The First Book of Samuel teaches, “just as his name, so too is his essence” (I Samuel 25:25). Such wisdom reflects more than a kernel of truth. Names may speak to one’s past as well as one’s hopes for the future. And the languages by which we name become all the more significant. For the Jewish people especially, this is no easy task. Throughout history, we have been blessed by a plurality of both Hebrew and foreign names. Our nomenclature is colored by the rich cultures and countries in which w have found ourselves — Italy, Spain, Yemen, Syria, England, and the United States. Indeed, dual allegiance defines who we are as a people living in the Diaspora and such tension is often reflected in how we name our children. Typically, children are given a name that blends in to the larger culture; and in addition, we give them Yiddish or Hebrew names. As the Book of Genesis approaches its conclusion, we realize the significance of names and naming — especially at the heart of the Joseph story.
In Parashat Miketz, Joseph becomes both a celebrity and hero. Having been imprisoned in Egypt as a result of the deception of Potiphar’s wife, Joseph, with the help of God, becomes a dream interpreter. He successfully predicts the fate of his fellow prisoners, the cupbearer and chief baker; and although the cupbearer “did not think of Joseph and forgot him” after his salvation, the disturbing dream of Pharaoh leads the cupbearer back to the Hebrew prisoner. As Pharaoh wrestles with his nighttime encounters with seven sturdy cows and seven lean cows, and then with seven full ears of grain and seven lean stalks, his chief cupbearer recalls Joseph’s talent. And to Joseph’s great blessing, he is summoned by Pharaoh and correctly interprets the dreams as forecasting a famine. Appreciative of his insight, Pharaoh labels Joseph as “a man in whom is the spirit of God” (Genesis 41:38) and subsequently appoints the Hebrew as his vizier. What is most notable, though is Joseph’s transformation. Not only does he don the royal clothing of an Egyptian monarch, but Pharaoh changes his name to Zaphenath–paneah and he marries Asenath, the daughter of an Egyptian priest. Quite suddenly, Joseph sheds his Hebrew identity as he rises to become one of the most powerful rulers in Egypt. What then, does Joseph’s new name mean? And how do names and the act of naming shed light on our own experience today?
Nahum Sarna explains the etymology of Zaphenath–paneah: “Traditional exegesis connects the name with Joseph’s penchant for interpreting dreams, seeing in the first element a derivation from the Hebrew stem ts–f–n, ‘to hide,’ and rendering the second, contextually, ‘elucidate.’ The name would thus mean “revealer of hidden things.” However, an Egyptian origin is evident, and a widely held view regards it as the transcription . . . ‘God speaks; he lives.'” (Sarna, JPS Torah Commentary: Genesis, 287–288). Taking his cue from rabbinic exegesis, Samson Raphael Hirsch suggests “the name could perhaps mean ‘he with whom the most secret things are kept.'” (Hirsch, Commentary on the Torah, 584). Indeed, Joseph is all of the above. In choosing this particular name, Pharaoh found a title that speaks to his experience of Joseph — both as an interpreter of secrets and as one in whom God speaks and the people live.
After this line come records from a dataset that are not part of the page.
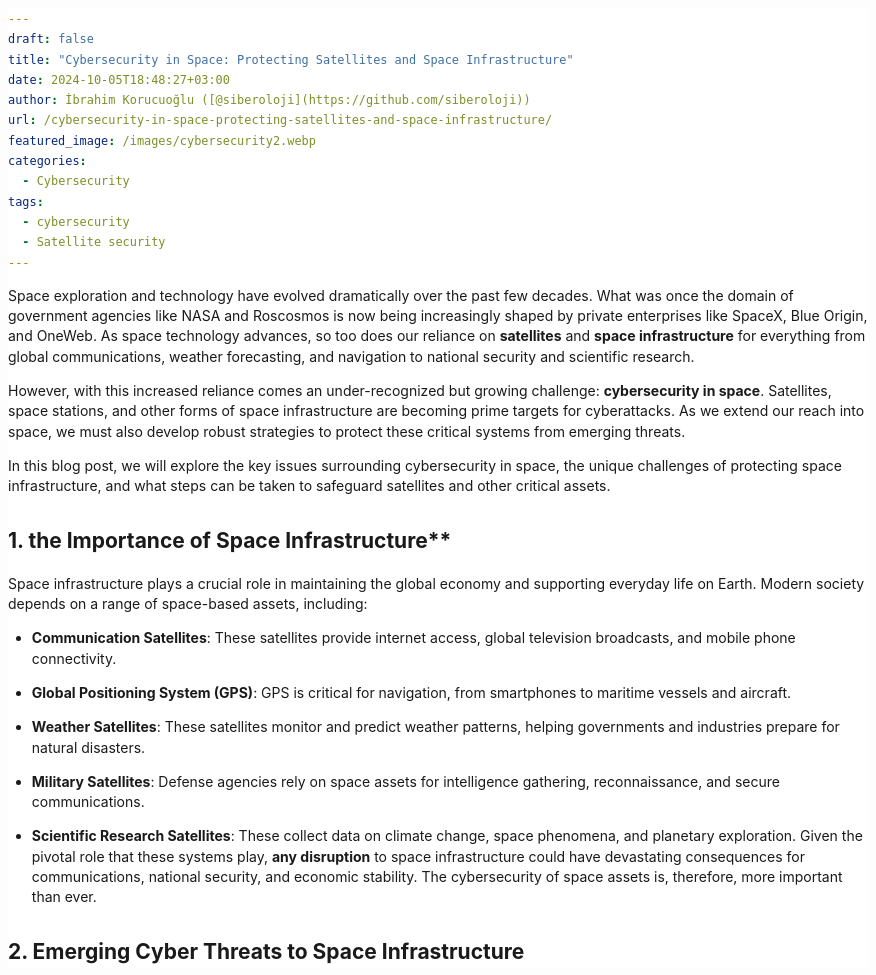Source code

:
 ```yaml
---
draft: false
title: "Cybersecurity in Space: Protecting Satellites and Space Infrastructure"
date: 2024-10-05T18:48:27+03:00
author: İbrahim Korucuoğlu ([@siberoloji](https://github.com/siberoloji))
url: /cybersecurity-in-space-protecting-satellites-and-space-infrastructure/
featured_image: /images/cybersecurity2.webp
categories:
  - Cybersecurity
tags:
  - cybersecurity
  - Satellite security
---
```



Space exploration and technology have evolved dramatically over the past few decades. What was once the domain of government agencies like NASA and Roscosmos is now being increasingly shaped by private enterprises like SpaceX, Blue Origin, and OneWeb. As space technology advances, so too does our reliance on **satellites** and **space infrastructure** for everything from global communications, weather forecasting, and navigation to national security and scientific research.



However, with this increased reliance comes an under-recognized but growing challenge: **cybersecurity in space**. Satellites, space stations, and other forms of space infrastructure are becoming prime targets for cyberattacks. As we extend our reach into space, we must also develop robust strategies to protect these critical systems from emerging threats.



In this blog post, we will explore the key issues surrounding cybersecurity in space, the unique challenges of protecting space infrastructure, and what steps can be taken to safeguard satellites and other critical assets.
## 1. the Importance of Space Infrastructure**



Space infrastructure plays a crucial role in maintaining the global economy and supporting everyday life on Earth. Modern society depends on a range of space-based assets, including:


* **Communication Satellites**: These satellites provide internet access, global television broadcasts, and mobile phone connectivity.

* **Global Positioning System (GPS)**: GPS is critical for navigation, from smartphones to maritime vessels and aircraft.

* **Weather Satellites**: These satellites monitor and predict weather patterns, helping governments and industries prepare for natural disasters.

* **Military Satellites**: Defense agencies rely on space assets for intelligence gathering, reconnaissance, and secure communications.

* **Scientific Research Satellites**: These collect data on climate change, space phenomena, and planetary exploration.
Given the pivotal role that these systems play, **any disruption** to space infrastructure could have devastating consequences for communications, national security, and economic stability. The cybersecurity of space assets is, therefore, more important than ever.
## 2. **Emerging Cyber Threats to Space Infrastructure**
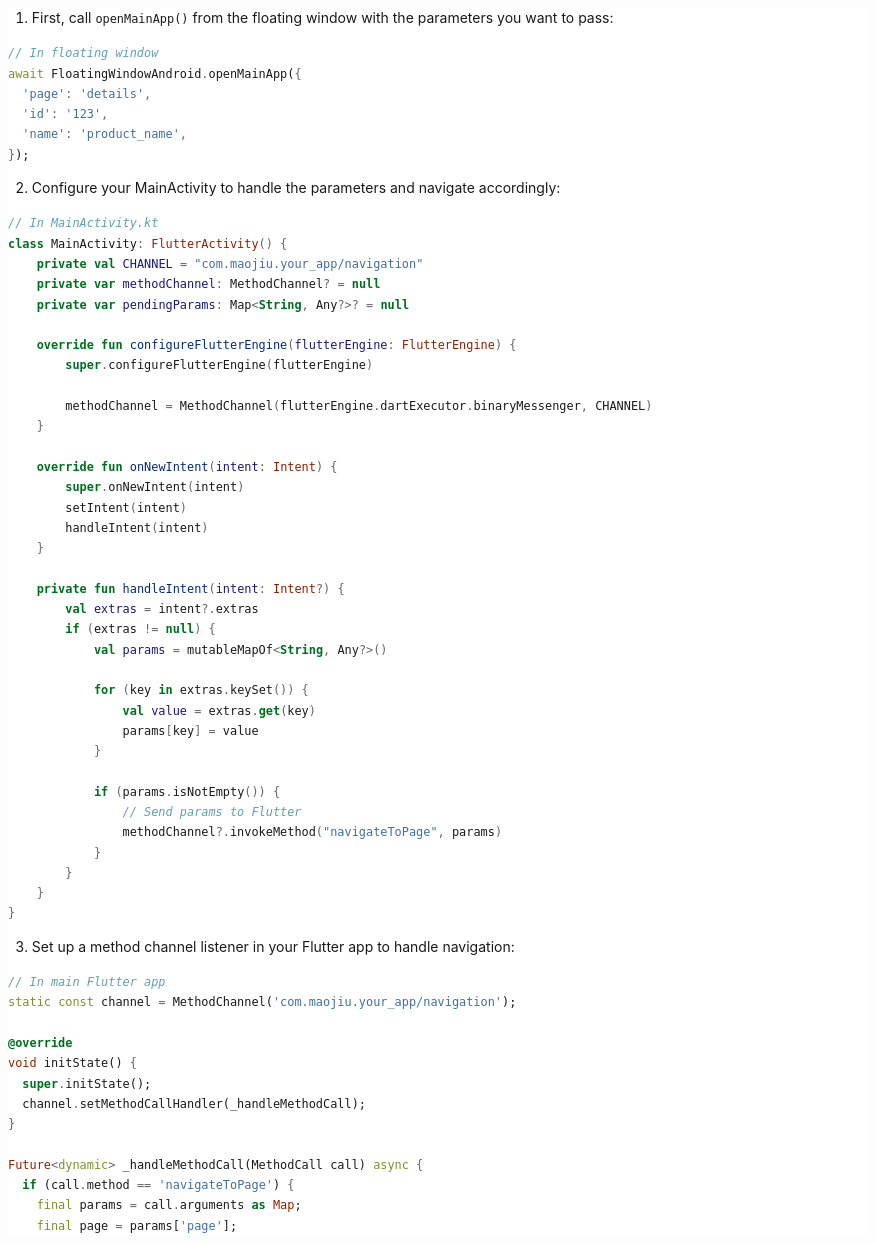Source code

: 1. First, call `openMainApp()` from the floating window with the parameters you want to pass:

```dart
// In floating window
await FloatingWindowAndroid.openMainApp({
  'page': 'details',
  'id': '123',
  'name': 'product_name',
});
```

2. Configure your MainActivity to handle the parameters and navigate accordingly:

```kotlin
// In MainActivity.kt
class MainActivity: FlutterActivity() {
    private val CHANNEL = "com.maojiu.your_app/navigation"
    private var methodChannel: MethodChannel? = null
    private var pendingParams: Map<String, Any?>? = null

    override fun configureFlutterEngine(flutterEngine: FlutterEngine) {
        super.configureFlutterEngine(flutterEngine)

        methodChannel = MethodChannel(flutterEngine.dartExecutor.binaryMessenger, CHANNEL)
    }

    override fun onNewIntent(intent: Intent) {
        super.onNewIntent(intent)
        setIntent(intent)
        handleIntent(intent)
    }

    private fun handleIntent(intent: Intent?) {
        val extras = intent?.extras
        if (extras != null) {
            val params = mutableMapOf<String, Any?>()

            for (key in extras.keySet()) {
                val value = extras.get(key)
                params[key] = value
            }

            if (params.isNotEmpty()) {
                // Send params to Flutter
                methodChannel?.invokeMethod("navigateToPage", params)
            }
        }
    }
}
```

3. Set up a method channel listener in your Flutter app to handle navigation:

```dart
// In main Flutter app
static const channel = MethodChannel('com.maojiu.your_app/navigation');

@override
void initState() {
  super.initState();
  channel.setMethodCallHandler(_handleMethodCall);
}

Future<dynamic> _handleMethodCall(MethodCall call) async {
  if (call.method == 'navigateToPage') {
    final params = call.arguments as Map;
    final page = params['page'];
```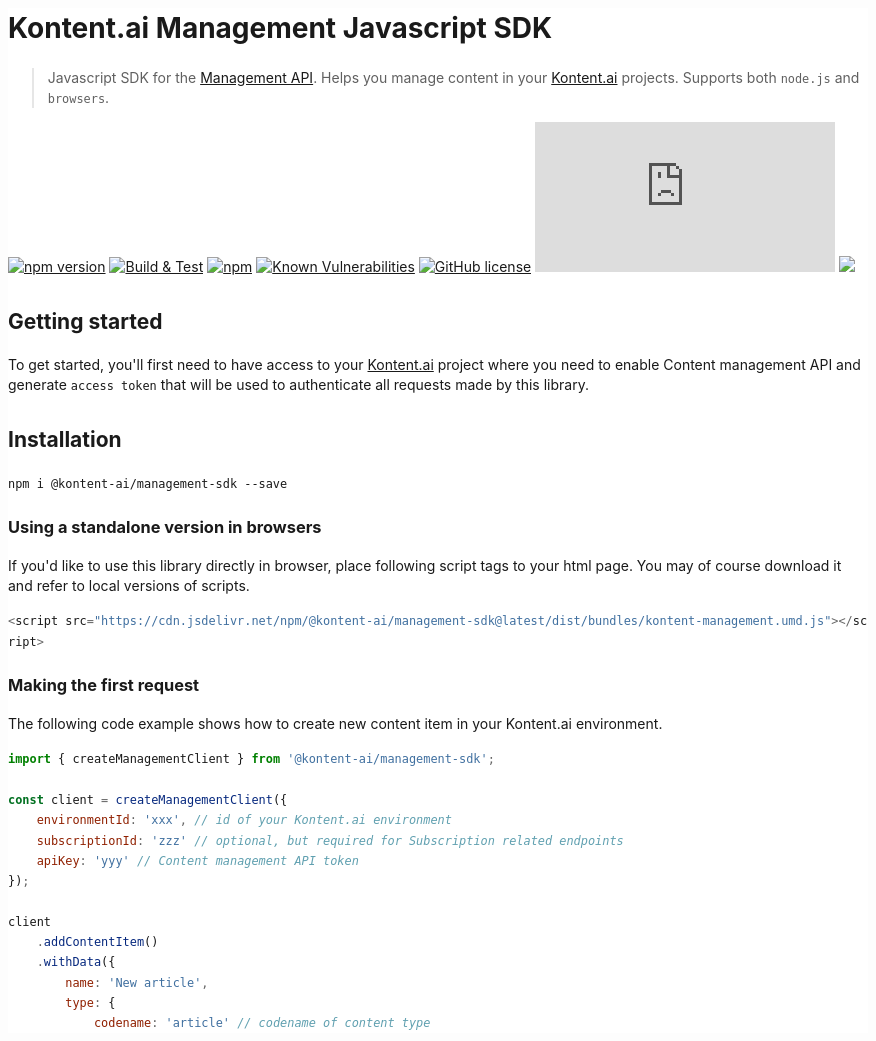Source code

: # Kontent.ai Management Javascript SDK

> Javascript SDK for the
> [Management API](https://kontent.ai/learn/reference/kontent-apis-overview/#content-management-api-v2). Helps you manage
> content in your [Kontent.ai](https://kontent.ai/) projects. Supports both `node.js` and `browsers`.

[![npm version](https://badge.fury.io/js/%40kontent-ai%2Fmanagement-sdk.svg)](https://badge.fury.io/js/%40kontent-ai%2Fmanagement-sdk)
[![Build & Test](https://github.com/kontent-ai/management-sdk-js/actions/workflows/integrate.yml/badge.svg)](https://github.com/kontent-ai/management-sdk-js/actions/workflows/integrate.yml)
[![npm](https://img.shields.io/npm/dt/@kontent-ai/management-sdk.svg)](https://www.npmjs.com/package/@kontent-ai/management-sdk)
[![Known Vulnerabilities](https://snyk.io/test/github/kontent-ai/management-sdk-js/badge.svg)](https://snyk.io/test/github/kontent-ai/management-sdk-js)
[![GitHub license](https://img.shields.io/github/license/kontent-ai/management-sdk-js.svg)](https://github.com/kontent-ai/management-sdk-js)
![Gzip bundle](https://img.badgesize.io/https:/cdn.jsdelivr.net/npm/@kontent-ai/management-sdk/dist/bundles/kontent-management.umd.min.js?compression=gzip)
[![](https://data.jsdelivr.com/v1/package/npm/@kontent-ai/management-sdk/badge)](https://www.jsdelivr.com/package/npm/@kontent-ai/management-sdk)

## Getting started

To get started, you'll first need to have access to your [Kontent.ai](https://kontent.ai/) project where you need to enable Content management API and generate `access token` that will be used to authenticate all requests made by this library.

## Installation

```
npm i @kontent-ai/management-sdk --save
```

### Using a standalone version in browsers

If you'd like to use this library directly in browser, place following script tags to your html page. You may of course
download it and refer to local versions of scripts.

```javascript
<script src="https://cdn.jsdelivr.net/npm/@kontent-ai/management-sdk@latest/dist/bundles/kontent-management.umd.js"></script>
```

### Making the first request

The following code example shows how to create new content item in your Kontent.ai environment.

```javascript
import { createManagementClient } from '@kontent-ai/management-sdk';

const client = createManagementClient({
    environmentId: 'xxx', // id of your Kontent.ai environment
    subscriptionId: 'zzz' // optional, but required for Subscription related endpoints
    apiKey: 'yyy' // Content management API token
});

client
    .addContentItem()
    .withData({
        name: 'New article',
        type: {
            codename: 'article' // codename of content type
```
But perhaps more than these explanations, there is the need to give Joseph an Egyptian name. No doubt, this makes him more palatable to the Egyptian people, especially given that he is second in power to Pharaoh and that he “traveled through all the land of Egypt” (Genesis 41:46). While the name change is understandable, clearly Joseph is conflicted about his acculturation. Soon after his meteoric rise to power, he and his Egyptian wife give birth to two sons, who they name Ephraim and Menashe. Far from eschewing his roots (and counter to Joseph’s ostensible explanation of the name Menashe — that “God has made me forget completely my hardship and my parental home” (Genesis 41:51), Joseph yearns to reconnect, and he does so by giving his sons Hebrew names. Joseph has not forgotten his hardship; neither has he abandoned his parental home. Zaphaneth–paneah remembers his essence.
Parashat Miketz highlights the tensions embedded in Jewish identity in the Diaspora. We seek the best of the culture in which we live; and at the same time, hold fast to the roots that have made us the people we are today.